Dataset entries
◆ ◆ ◆ ◆ ◆ ◆ ◆

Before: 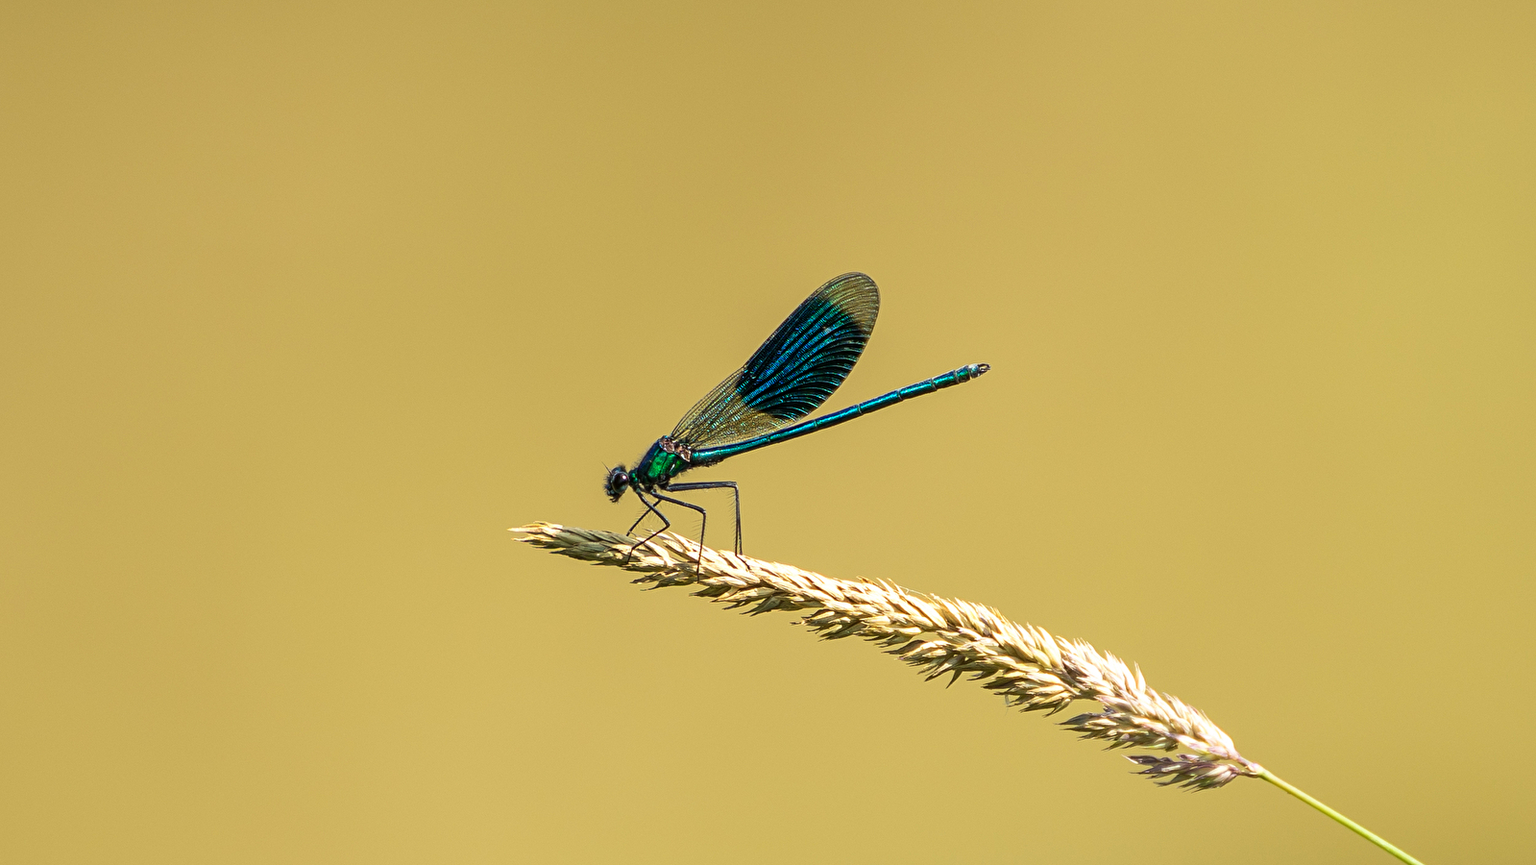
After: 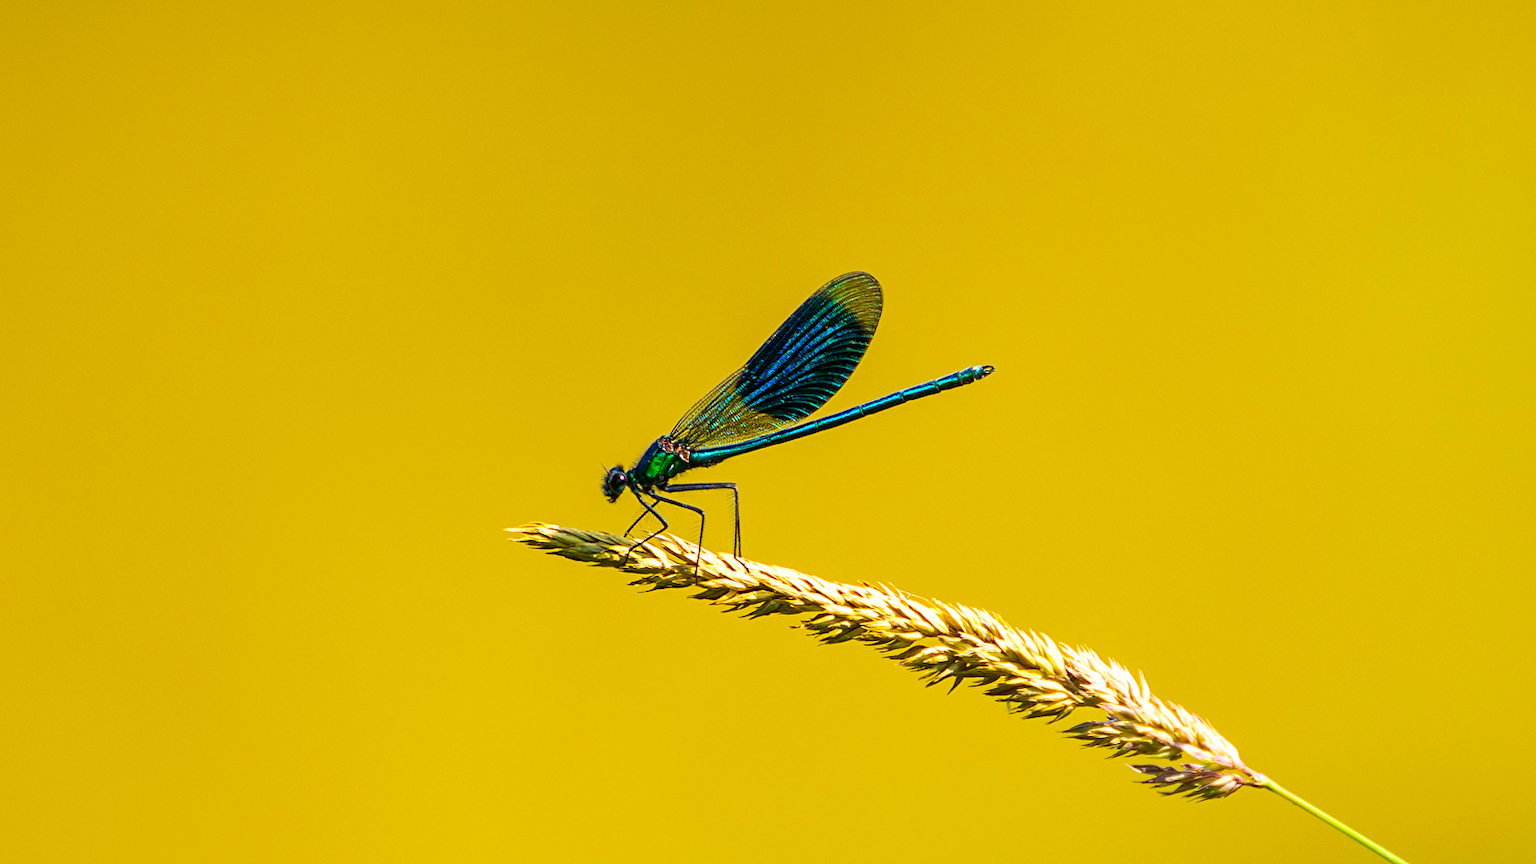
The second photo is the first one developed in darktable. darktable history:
contrast brightness saturation: contrast 0.16, saturation 0.32
crop and rotate: angle -0.5°
color balance rgb: perceptual saturation grading › global saturation 30%, global vibrance 20%
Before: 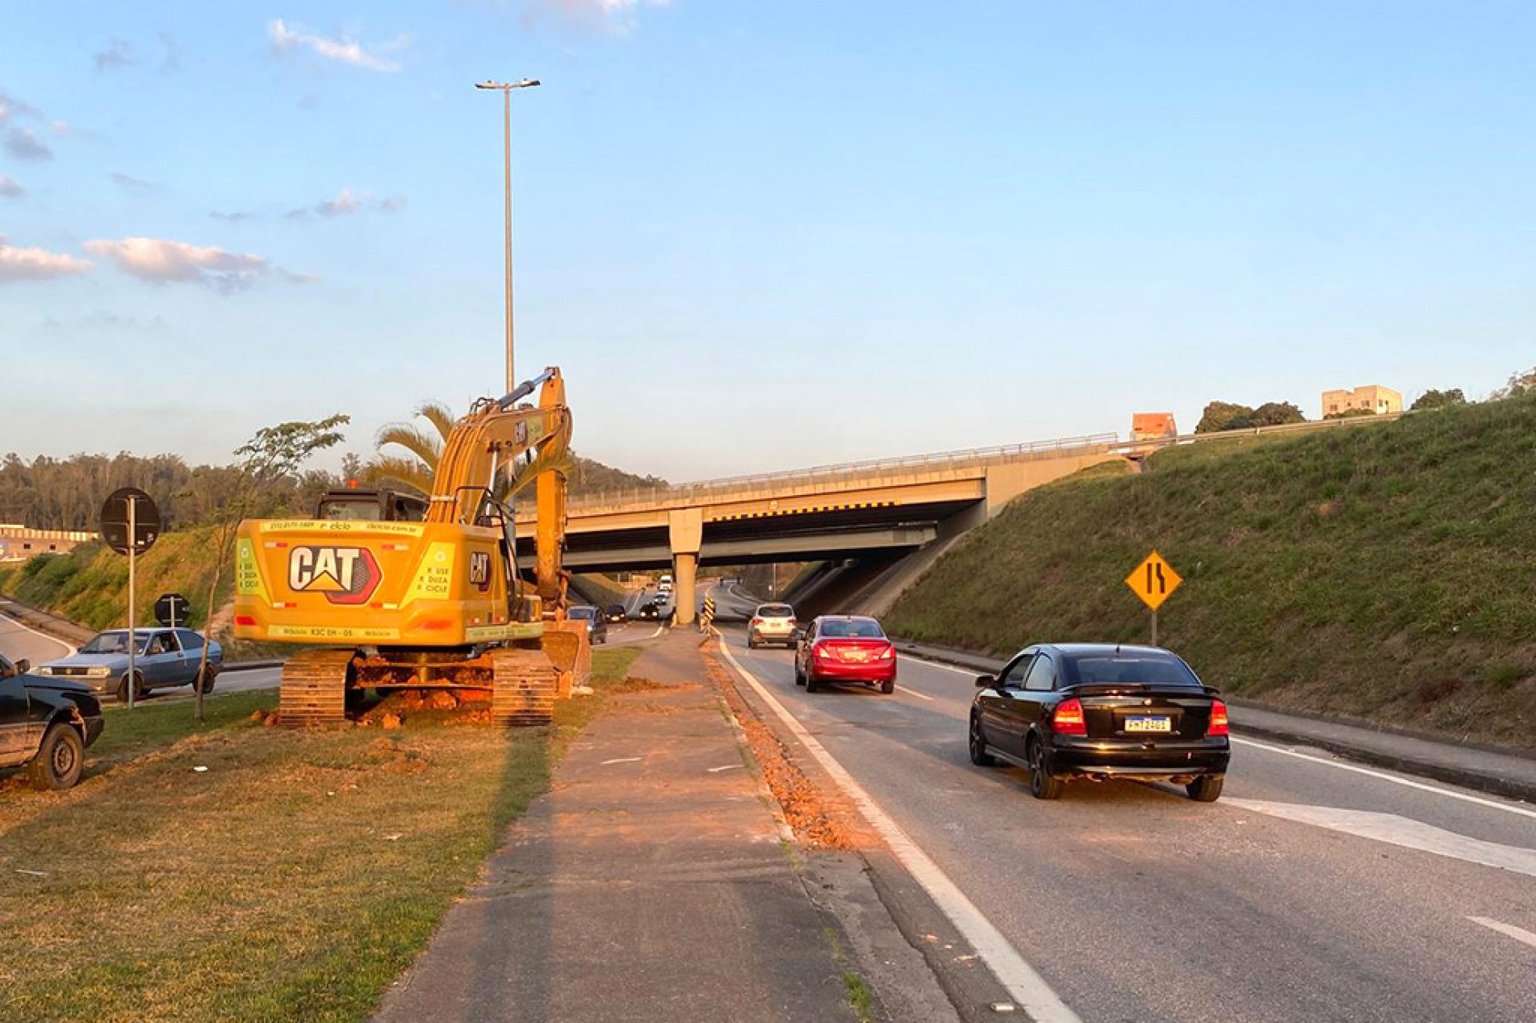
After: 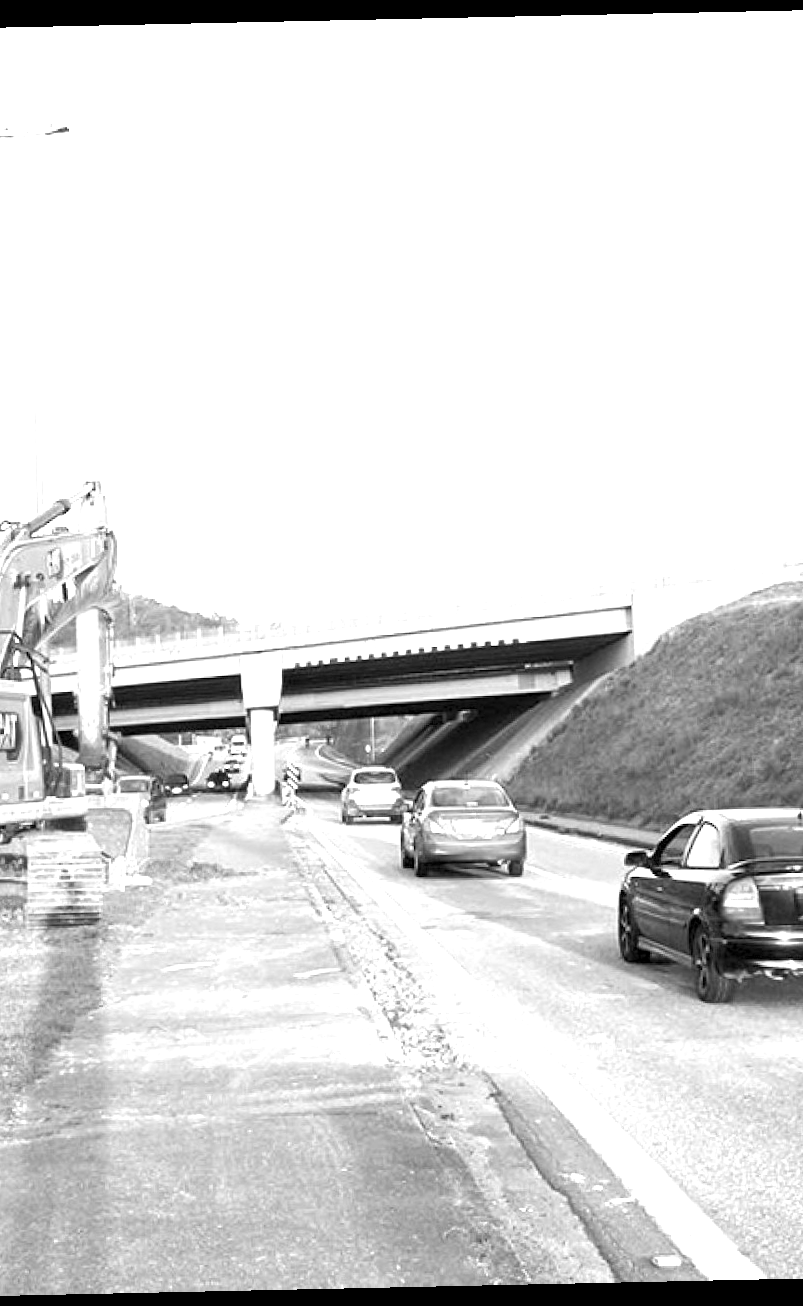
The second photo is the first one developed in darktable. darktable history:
monochrome: on, module defaults
white balance: red 1.045, blue 0.932
crop: left 31.229%, right 27.105%
exposure: black level correction 0.001, exposure 1.735 EV, compensate highlight preservation false
rotate and perspective: rotation -1.24°, automatic cropping off
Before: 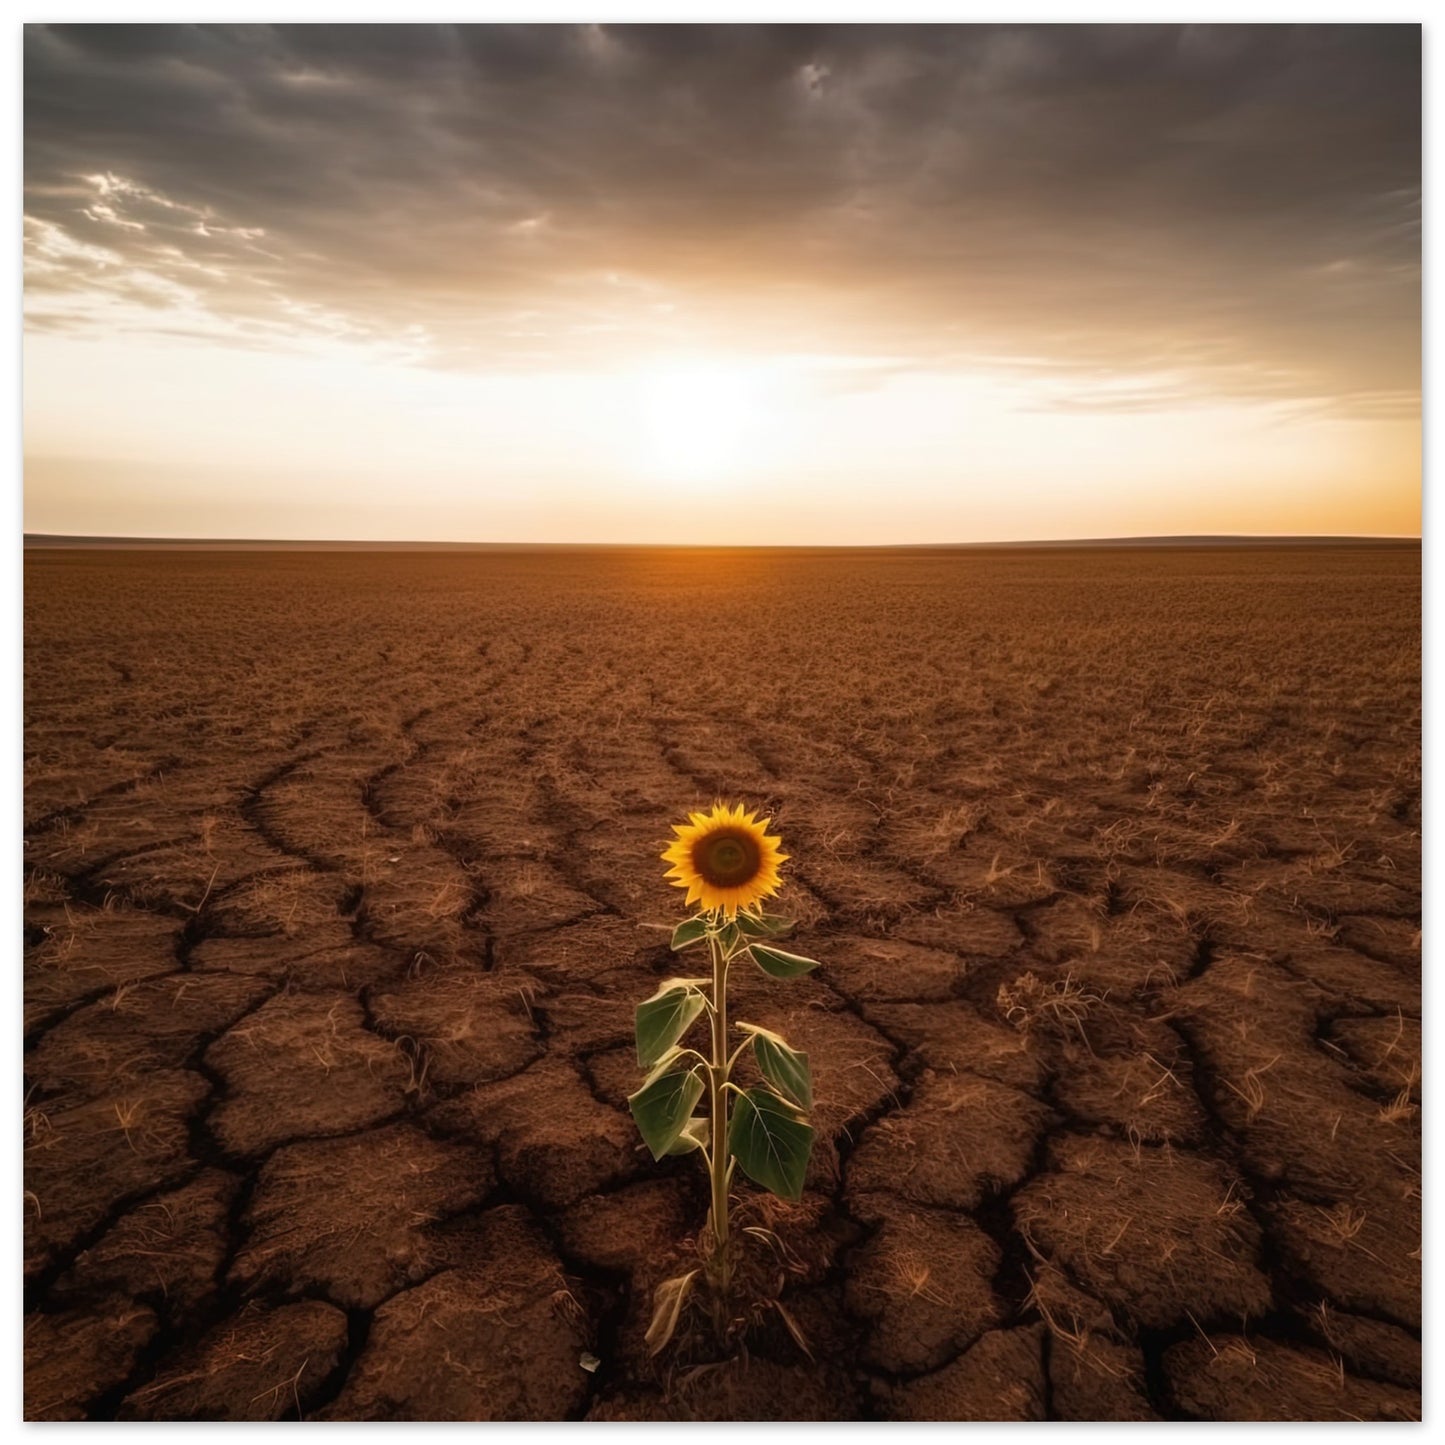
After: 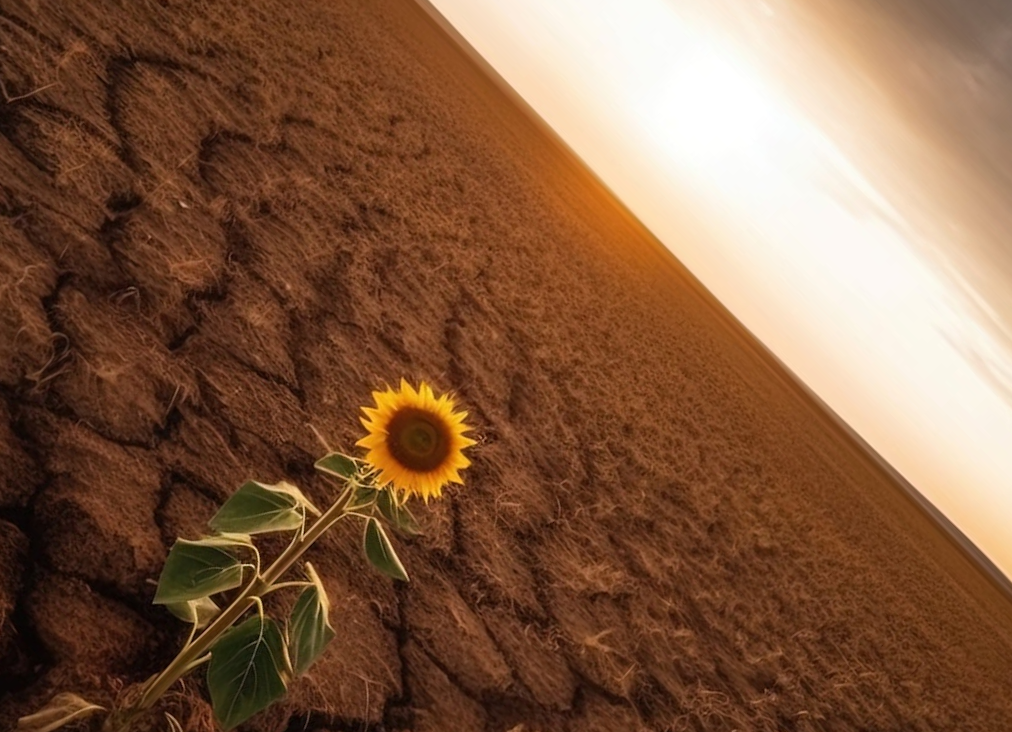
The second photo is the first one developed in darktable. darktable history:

◆ ◆ ◆ ◆ ◆ ◆ ◆

Given problem – Please copy every line of the records above word for word, omitting the pictures.

Complete output –
Before: 
After: 
The second photo is the first one developed in darktable. darktable history:
contrast brightness saturation: contrast 0.16, saturation 0.32
crop and rotate: angle -0.5°
color balance rgb: perceptual saturation grading › global saturation 30%, global vibrance 20%
Before: 
After: 
The second photo is the first one developed in darktable. darktable history:
monochrome: on, module defaults
white balance: red 1.045, blue 0.932
crop: left 31.229%, right 27.105%
exposure: black level correction 0.001, exposure 1.735 EV, compensate highlight preservation false
rotate and perspective: rotation -1.24°, automatic cropping off
Before: 
After: 
The second photo is the first one developed in darktable. darktable history:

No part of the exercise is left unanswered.